Он очень смешно рассказывает, как однажды - это было в 1937 году - к нему явились два таинственных молодых человека и сказали:
- Вы Эскин, Александр Моисеевич?
- Да.
- Директор Дома актера?
- Да.
- Нам нужно поговорить с вами наедине.
- Пожалуйста. - И, попросив всех выйти из кабинета, я, неизвестно почему, волнуясь, сказал: - Я в вашем распоряжении.
Поискав что-то в кармане, один из них сказал:
- Мы обращаемся к вам с большой просьбой - заменить на съемках "Медведя" Михаила Ивановича Жарова, который болен. Я директор картины Кабеливкер.
- Тьфу, ты! - выругался Эскин. - Зачем же нужно было закрывать дверь и напускать столько тумана, я это сделаю с большим удовольствием.
Его сняли вместо меня со спины, и никто не догадывается, что иду не я. Это не кинематографическая небрежность, а допустимая возможность - фокусное расстояние, о котором я говорил, и техника кино позволяют безболезненно для картины производить замену.
Но когда дело доходит до тонких психологических переживаний или сдержанных моментов выражения горя, страданий или радости, которые можно передать только через глаза и лицо, то в театре зритель должен смотреть на актера в бинокль, стараясь увидеть то, чего не увидят сидящие без бинокля.
В кинематографе же все зрители на огромном экране в равной степени видят лицо актера в самых малейших деталях и следят за его внутренней жизнью, заглядывая ему в глаза в буквальном смысле. Тут уж актер врать не может. Он должен находиться в том состоянии изображаемого человека, которое необходимо по ходу сцены или действия.

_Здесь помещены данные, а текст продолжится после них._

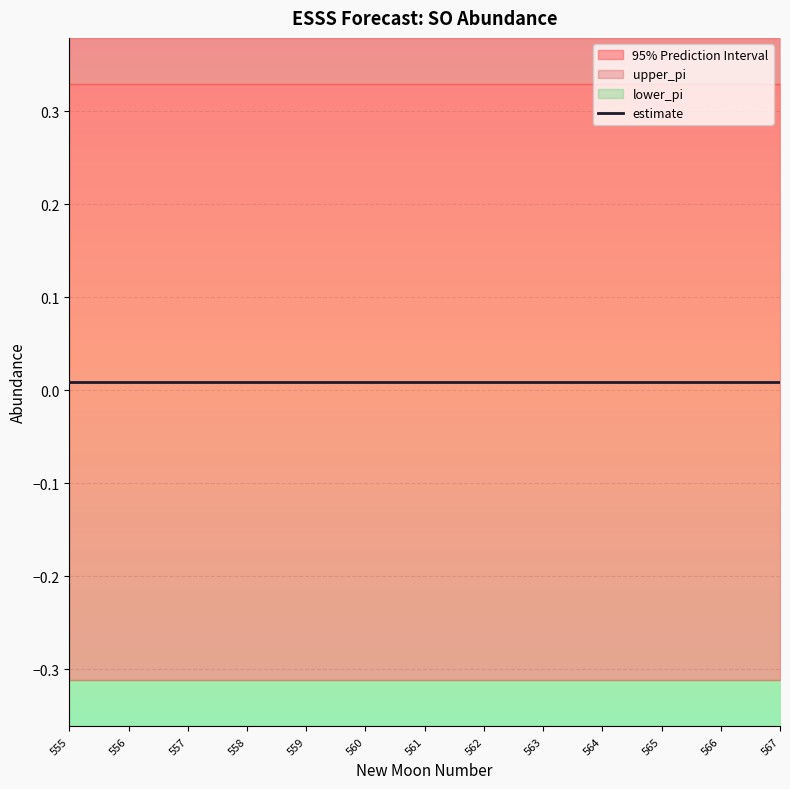

What is the difference between the highest and lowest values at 567?

0.6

В "Дороге к счастью" есть сцена: мой герой получает сообщение, что в деревне умирает жена. Это известие застает его врасплох, и я должен показать отчаяние молодого человека. Момент драматический, сложный, и режиссер сказал: "Ты должен сыграть эту сцену чисто, не надеясь на монтаж. Я буду снимать ее одним куском: письмо вскрой, прочти и покажи мне свое горе".

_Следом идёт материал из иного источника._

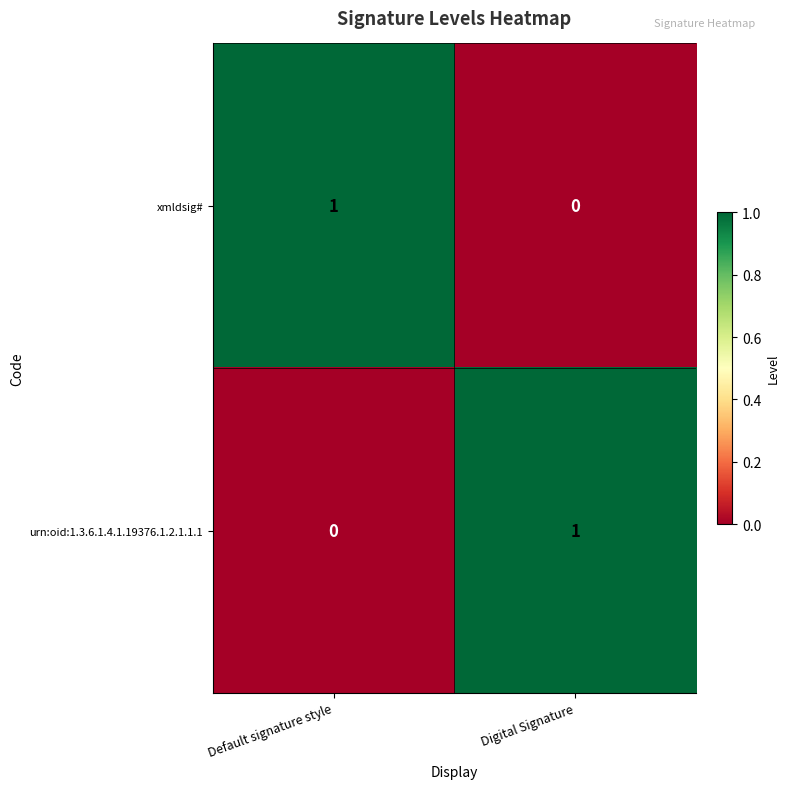

Reading left to right, what are all the values shown in this chart?

xmldsig#: Default signature style=1	Digital Signature=0
urn:oid:1.3.6.1.4.1.19376.1.2.1.1.1: Default signature style=0	Digital Signature=1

Я вспомнил этюды, мы занимались ими в школе, и я решил из сцены сделать этюд. Не вышло. Я пробовал сидя читать и вскакивать - нехорошо! Тогда стал читать стоя, а затем садился, - тоже не получалось. Так, репетируя в разных вариантах несколько раз эту сцену, ища удобные и, как мне казалось, выразительные ракурсы, я в какой-то момент, огорченный и разозленный на себя, не думая о ракурсах, просто сел на кончик стула и, с досадой взяв себя за голову, начал что-то говорить.
И вдруг режиссер воскликнул:
- Тихо! Снимаем! Вот это горе! Мы на тебя смотрим и верим.
Актеры зашептали какие-то одобрительные слова.
Что же произошло? Пока я старался сыграть горе, то есть, надеясь на "мастерство", пытался изобразить эту сцену, у меня ничего не получалось. А когда вдруг, решив в отчаянии, что я бездарность, что ничего сыграть не могу, раскрепостил свое тело от надуманных ракурсов и стал подлинно взволнованным, нашлось нужное положение, эмоции возникли легко. Это и было подлинным выражением моего внутреннего горя, моего внутреннего состояния. Сцена была снята. Она производила нужное впечатление на зрителя.